--- Entries provided ---
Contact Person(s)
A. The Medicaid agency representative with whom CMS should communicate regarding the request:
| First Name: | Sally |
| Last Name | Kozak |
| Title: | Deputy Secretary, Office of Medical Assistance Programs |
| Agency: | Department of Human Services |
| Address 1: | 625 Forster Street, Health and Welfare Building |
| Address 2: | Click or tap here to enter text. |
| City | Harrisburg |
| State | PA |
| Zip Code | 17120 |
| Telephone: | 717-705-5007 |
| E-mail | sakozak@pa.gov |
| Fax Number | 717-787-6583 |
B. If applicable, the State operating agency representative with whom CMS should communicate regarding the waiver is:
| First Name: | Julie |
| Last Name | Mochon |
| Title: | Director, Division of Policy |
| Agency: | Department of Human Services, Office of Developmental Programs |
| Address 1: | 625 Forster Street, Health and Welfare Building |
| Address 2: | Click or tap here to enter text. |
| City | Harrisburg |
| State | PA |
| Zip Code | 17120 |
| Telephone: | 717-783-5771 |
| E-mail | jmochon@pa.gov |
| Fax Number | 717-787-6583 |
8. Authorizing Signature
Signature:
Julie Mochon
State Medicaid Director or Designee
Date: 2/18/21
---
--- Entries provided ---
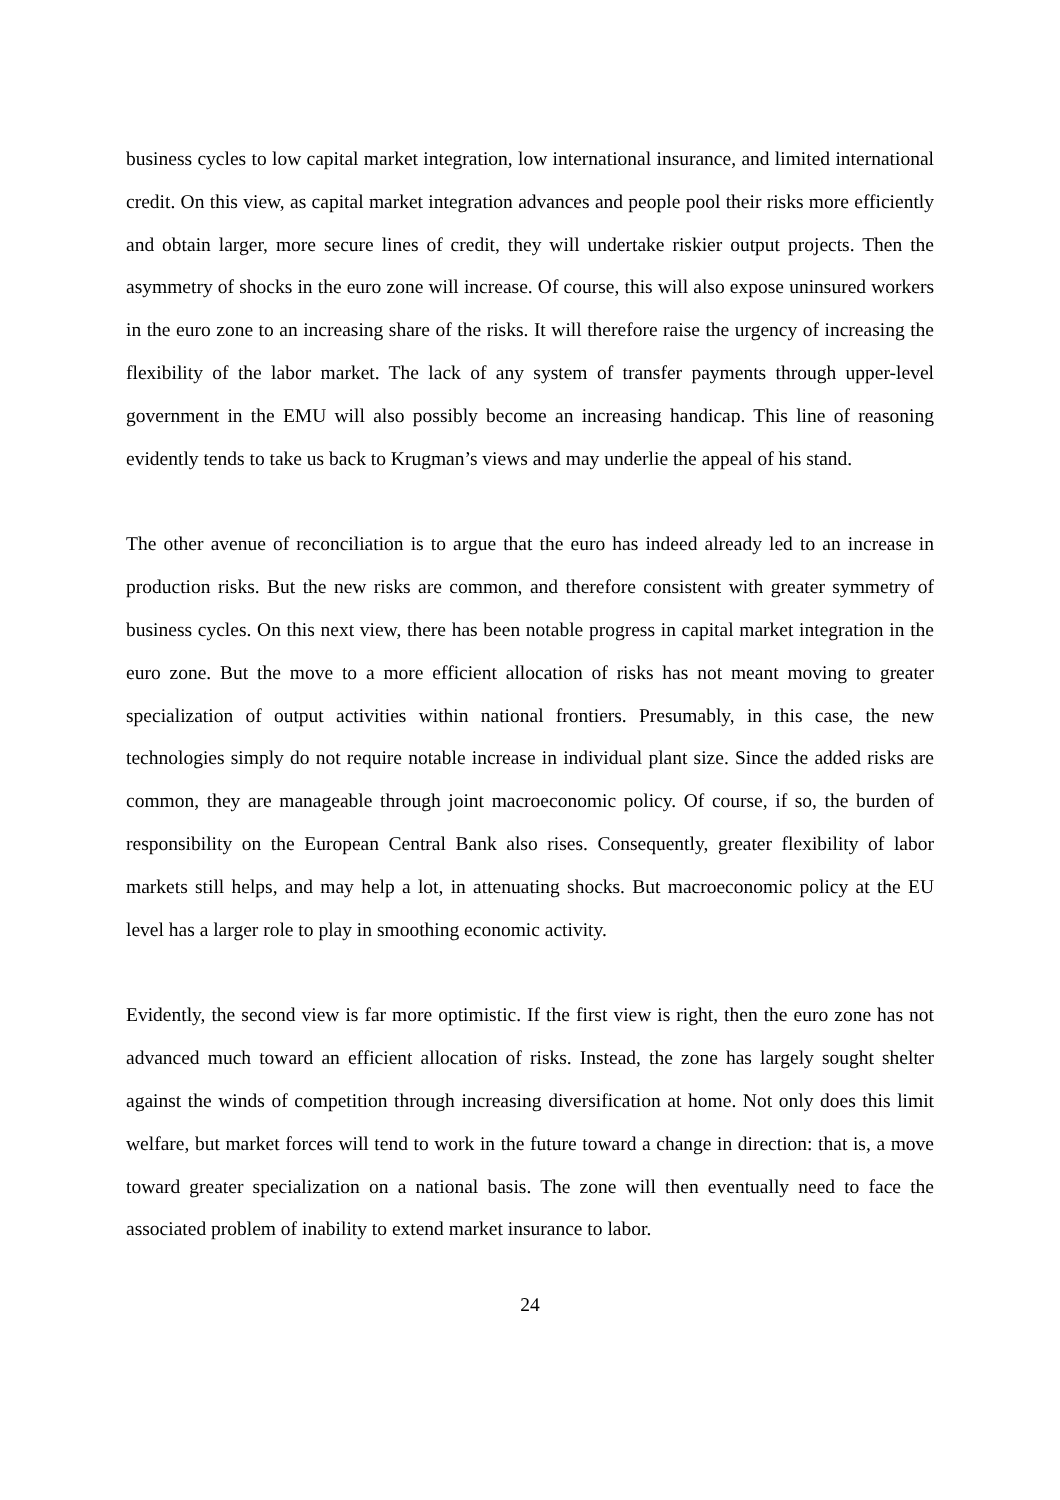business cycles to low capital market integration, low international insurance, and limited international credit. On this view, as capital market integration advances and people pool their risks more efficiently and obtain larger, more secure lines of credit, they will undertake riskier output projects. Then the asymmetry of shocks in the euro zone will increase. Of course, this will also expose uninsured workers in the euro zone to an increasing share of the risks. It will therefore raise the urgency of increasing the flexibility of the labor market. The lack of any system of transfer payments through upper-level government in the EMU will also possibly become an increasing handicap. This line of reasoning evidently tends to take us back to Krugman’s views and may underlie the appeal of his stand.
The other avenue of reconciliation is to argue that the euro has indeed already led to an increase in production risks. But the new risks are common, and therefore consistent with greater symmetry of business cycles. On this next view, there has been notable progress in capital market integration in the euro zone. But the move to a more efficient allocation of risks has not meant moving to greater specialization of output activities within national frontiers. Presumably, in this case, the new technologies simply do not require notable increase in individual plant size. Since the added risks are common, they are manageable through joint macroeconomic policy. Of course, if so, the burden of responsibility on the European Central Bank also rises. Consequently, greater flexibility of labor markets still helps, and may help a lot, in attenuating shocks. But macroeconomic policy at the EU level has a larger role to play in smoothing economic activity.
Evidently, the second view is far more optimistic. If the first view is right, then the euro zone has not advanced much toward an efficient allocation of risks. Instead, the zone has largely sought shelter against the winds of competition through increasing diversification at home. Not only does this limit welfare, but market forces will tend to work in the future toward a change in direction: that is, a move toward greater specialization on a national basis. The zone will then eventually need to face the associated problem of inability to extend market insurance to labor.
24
---
**Work item**
For the listing above, print only the lines starting at the line containing "Contact Person(s)" and ending at the line containing "Telephone: | 717-783-5771 |", exactly, both included.

**Result**
Contact Person(s)
A. The Medicaid agency representative with whom CMS should communicate regarding the request:
| First Name: | Sally |
| Last Name | Kozak |
| Title: | Deputy Secretary, Office of Medical Assistance Programs |
| Agency: | Department of Human Services |
| Address 1: | 625 Forster Street, Health and Welfare Building |
| Address 2: | Click or tap here to enter text. |
| City | Harrisburg |
| State | PA |
| Zip Code | 17120 |
| Telephone: | 717-705-5007 |
| E-mail | sakozak@pa.gov |
| Fax Number | 717-787-6583 |
B. If applicable, the State operating agency representative with whom CMS should communicate regarding the waiver is:
| First Name: | Julie |
| Last Name | Mochon |
| Title: | Director, Division of Policy |
| Agency: | Department of Human Services, Office of Developmental Programs |
| Address 1: | 625 Forster Street, Health and Welfare Building |
| Address 2: | Click or tap here to enter text. |
| City | Harrisburg |
| State | PA |
| Zip Code | 17120 |
| Telephone: | 717-783-5771 |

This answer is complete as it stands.